Three election-related events are coming up:
- Joe Biden announces a VP selection (supposedly by Aug. 1st).
- Democratic Party national convention (Aug. 17–20).
- Republican Party national convention (Aug. 24–27).
As a certified non-expert, I’d like to speculate on what these events mean for the trajectory of the race.
To begin with, this is Biden’s time to come out and define himself. He has not been in the news as much as someone leading in the polls by 10 points would be. Part of it is because he was overshadowed by two calamities: thousands of epidemic US deaths and an associated economic black hole; and a tumor-in-chief doggedly laboring to kill the Republic which hosts him.
But I also believe that Biden’s campaign has been purposefully laying low. Biden is fairly well known from his time as VP, and is reasonably well-liked. The campaign up to now has been doing fine by letting the incumbent sink himself.
Picking a VP is a potential president’s first concrete action. Biden can pick someone with a more leftist or a more centrist image, a more activist or a more “background” image. Whoever he happens to pick, for the first time since the winter Biden will be in the news, at least until the next outrage or tweet from the White House pushes him aside again.
The same will be repeated during the Democratic Convention. For once, we are going to have the Democratic platform in the news. We’ll have Bernie Sanders and no doubt other faces from the primaries giving speeches. Very likely Obama, now a beloved elder statesman, will be there to lift people’s spirits up. It will please many, it will displease others, but the Democrats will be in the news.

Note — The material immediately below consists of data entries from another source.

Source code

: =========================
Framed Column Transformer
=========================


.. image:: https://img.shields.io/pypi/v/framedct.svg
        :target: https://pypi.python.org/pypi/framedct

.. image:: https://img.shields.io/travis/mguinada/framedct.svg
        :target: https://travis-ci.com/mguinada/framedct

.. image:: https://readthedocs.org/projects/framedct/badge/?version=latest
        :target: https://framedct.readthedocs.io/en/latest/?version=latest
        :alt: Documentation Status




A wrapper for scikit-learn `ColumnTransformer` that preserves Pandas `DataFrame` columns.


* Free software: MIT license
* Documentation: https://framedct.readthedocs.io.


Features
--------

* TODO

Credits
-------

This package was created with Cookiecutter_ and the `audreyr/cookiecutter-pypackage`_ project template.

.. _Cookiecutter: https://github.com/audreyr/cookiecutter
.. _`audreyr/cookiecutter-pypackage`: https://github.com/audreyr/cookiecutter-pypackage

This month will be the first and the last chance the Republicans will have to get something to stick to Biden. They’ll attack the VP: if Warren, she’s shrill. If Harris, she’s uppity. If anyone, she’s a woman. They’ll try to establish hate among those who might shrug off the VP, and hope that few voters on the fence will be swayed against Biden. When the convention happens, they’ll present it as a communist Antifa tax-lover free-for-all, and if Biden ever mispronounces one syllable, he’ll be forever a senile half-corpse.
Will any of this stick? A little, maybe, but not much. The Democrats have been immunized by weak and ineffective Republican attacks all year. Negative campaigning from a position of weakness makes you look even weaker, and weak is what the American electorate, especially conservatives, despises.
And then the Republican convention will be up. They won’t be able to run on achievements. They’ll run on pretend achievements and on stirring up the ugly. And by the end of August we’ll be where we are now, only with tens of thousands more COVID dead, another month of unpaid rents, and weeks away from the start of early voting in some states.
Here’s what I expect. For me, for us Democrats, for us Progressives, August will be good. We won’t like everything that Biden says, but he’ll come off as someone to like for himself, not just as Not The Other One. Many Independents will feel the same. A few will decide they don’t like him after all.
I expect Biden’s lead to shrink, temporarily, as some conservative never-TPers will struggle to support someone who will be revealed to be, well, a Democrat. But that lead will recover or even increase, when we’re all back to the regularly scheduled shit-show, capped by TP’s closing speech at the Republican convention, ad-libbing grievances and angrily clawing back the attention given to others for a few days the week before. By early September, the race will be baked in.
That’s my prognostication. What do y’all think?